Purdue University in Indiana has conducted a study into the effects of highly caffeinated energy drinks and highly caffeinated alcohol in adolescent mice. These alcohol studies cannot be performed in adolescent humans, but changes seen in mouse brains with drugs of abuse have been shown to correlate to those in humans in many drug studies.

The scientists found that when energy drinks with high levels of caffeine were mixed with alcohol and given to adolescent mice, they showed physical and neurochemical signs similar to mice given cocaine.

"It seems the two substances together push them over a limit that causes changes in their behaviour and changes the neurochemistry in their brains," said Professor Richard van Rijn. "We're clearly seeing effects of the combined drinks that we would not see if drinking one or the other."

With repeated exposure to the caffeinated alcohol, those adolescent mice became increasingly more active, much like mice given cocaine.

The researchers also detected increased levels of a specific protein, known as FosB, which is a marker of long-term changes in neurochemistry, elevated in those abusing drugs such as cocaine or morphine.

"That's one reason why it's so difficult for drug users to quit because of these lasting changes in the brain," authors explained in a statement.

It was also claimed that caffeinated alcohol had given mice so many intense highs that it had stunted their brain's reward centre.
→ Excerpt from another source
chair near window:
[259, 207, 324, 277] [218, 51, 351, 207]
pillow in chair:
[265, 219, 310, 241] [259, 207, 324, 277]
As a result, mice exposed to caffeinated alcohol during adolescence were less sensitive to the “pleasurable effects” of cocaine. It meant those mice would need more cocaine to get the same feeling that unaffected mice would get.

Professor van Rijn used saccharine - an artificial sweetener - as a substitute for cocaine to test the theory.

As predicted, the mice exposed to caffeinated alcohol in adolescence ate much more saccharine than the other mice.

“Mice that had been exposed to alcohol and caffeine were somewhat numb to the rewarding effects of cocaine as adults,” he said.

The results were published in the journal Alcohol.